Have you collectl'd yet? If not, maybe collectl-utils will make it easier to do so
I'm not sure how many people who follow this have even tried collectl but I wanted to let you all know that I just released a set of utilities called strangely enough collectl-utils, which you can get at http://collectl-utils.sourceforge.net. One web-based utility called colplot gives you the ability to very easily plot data from multiple systems in a way that makes correlating them over time very easy.
Another utility called colmux lets you look at multiple systems in real time. In fact if you go the page that describes it in more detail you'll see a photo which shows the CPU loads on 192 systems one a second, one set of data/line! in fact the display so wide it takes 3 large monitors side-by-side to see it all and even though you can't actually read the displays you can easily see which systems are loaded and which aren't.
Anyhow give it a look and let me know what you think.
-mark
Reader Comments (5)
Very interesting. I will definitely check that out. Do you have any experience how long running collectl monitoring impacts performance?
I also picked up this tool called Visage. Might be worth a look in comparison. http://holmwood.id.au/~lindsay/2009/09/08/graphing-collectd-statistics-in-the-browser-with-visage/
Your mileage may vary, but a good starting point has been to use 0.2% of a single cpu on many systems taking samples at 10 seconds for most things and 60 second samples for slabs and processes. Another way to look at it is 0.1% is 86 seconds. collectl uses a little over 60 seconds to sample the processes and a little less than everything else. If you have a lot of processes or devices like disks, those numbers can go up. If you sample less things those numbers can go down. For example if you only sample CPUs, disk, networks and memory, you're down to less than 10 seconds or getting into the 0.01% range.
You can read more about it at http://collectl.sourceforge.net/Performance.html and just remember, some of the largest computers in the world, executing some extremely CPU intense processes (their CPUs live at close to 100%), run collectl continuously because the impact is felt to be minimal and the benefit into the cluster visibility deemed to be worth it.
-mark
If your UI looks that awful, don't include a picture. How is this better than yaketystats?

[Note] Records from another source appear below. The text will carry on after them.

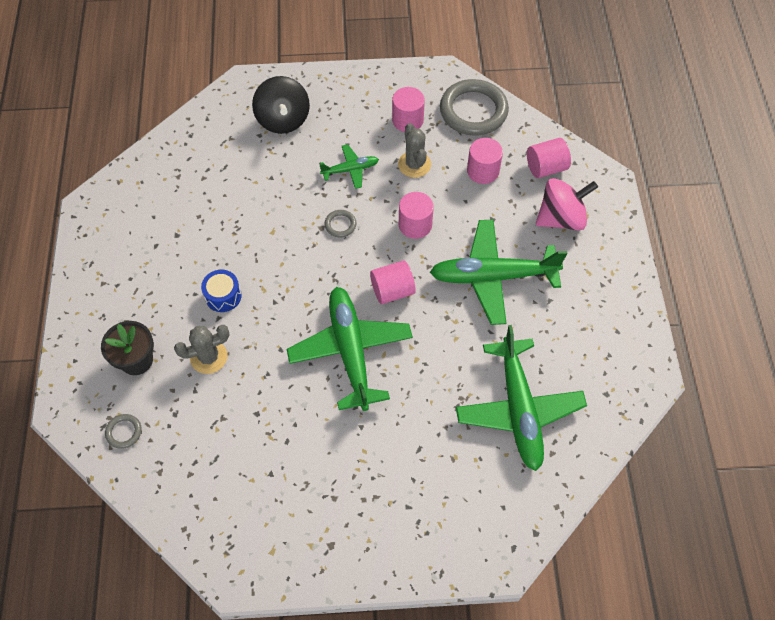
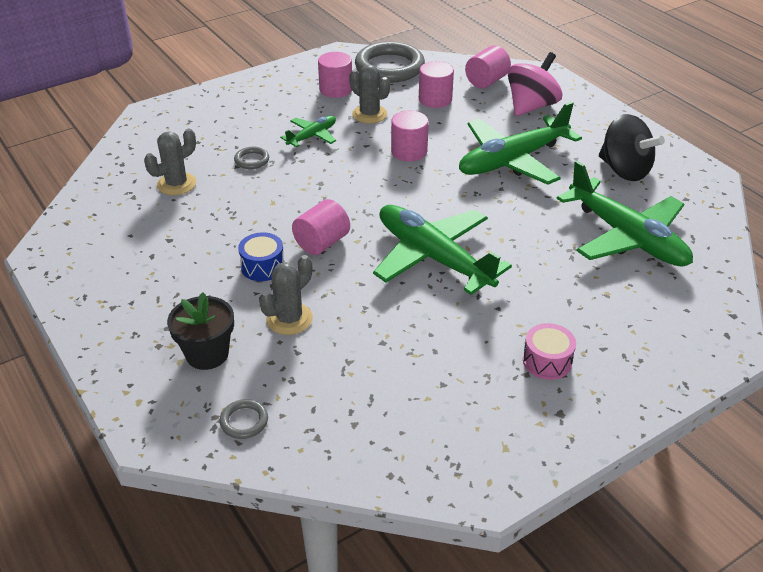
camera: 30 degrees left, 20 degrees down
(216, 177) = (176, 184): none -> grey cactus
(283, 120) = (213, 124): black spinning top -> black spinning top (624, 170)
(340, 225) = (337, 175): grey ring -> grey ring (252, 160)
(357, 495) = (547, 361): none -> pink drum
(392, 290) = (431, 201): pink cylinder -> pink cylinder (322, 243)

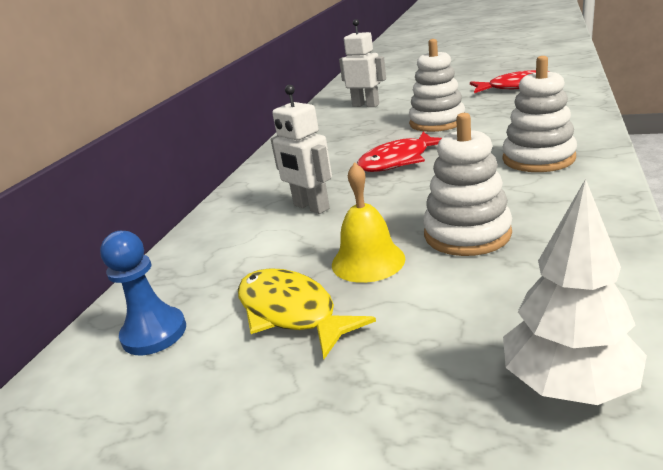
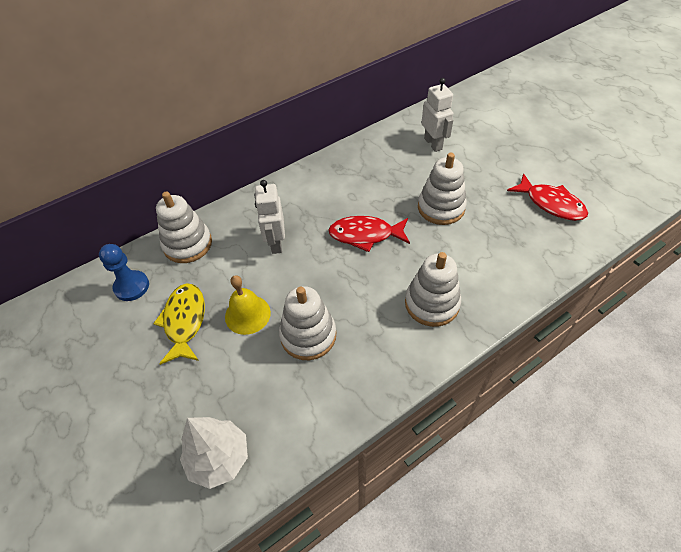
camera: 35 degrees right, 25 degrees up
(192, 261) = (187, 244): none -> white stacking toy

re: awful UI - are you talking about my UI? If so, which one, colplot? I've always prided myself on the fact that I didn't waste time with fancy colors, icons, etc but rather spent my time worrying about quality graphs.
As for visage it looks pretty cool, but the whole writeup is about collectd and my tool is called collectl.
However there was one comment in there that might be worth a deeper conversation and that has to do with RRD. Long ago I tried storing collectl data in RRD and found a couple of problems, at least for me. I have so much data - 8640 samples/day for each of potentially hundreds of variables it's overwhelming.
The other issue, and this is is really more of an issue with using the rrd plotting capability, is that I discovered the plots did not accurately reflect the data. For example think of those 8000+ samples of mine and then think of a plot that only shows 100 points. That means every point has to represent 80 data points as ether a min or a max or an average and no matter what you choose data is lost and I can't have that. I need all 8000 points to show up on my plots and that's exactly what gnuplot does and rrd doesn't. I hope visage faithfully plots all data and doesn't try to massage it in any way without permission.
btw - if you'd like to support plotting collectl data with visage let me know what I can do to help.
-mark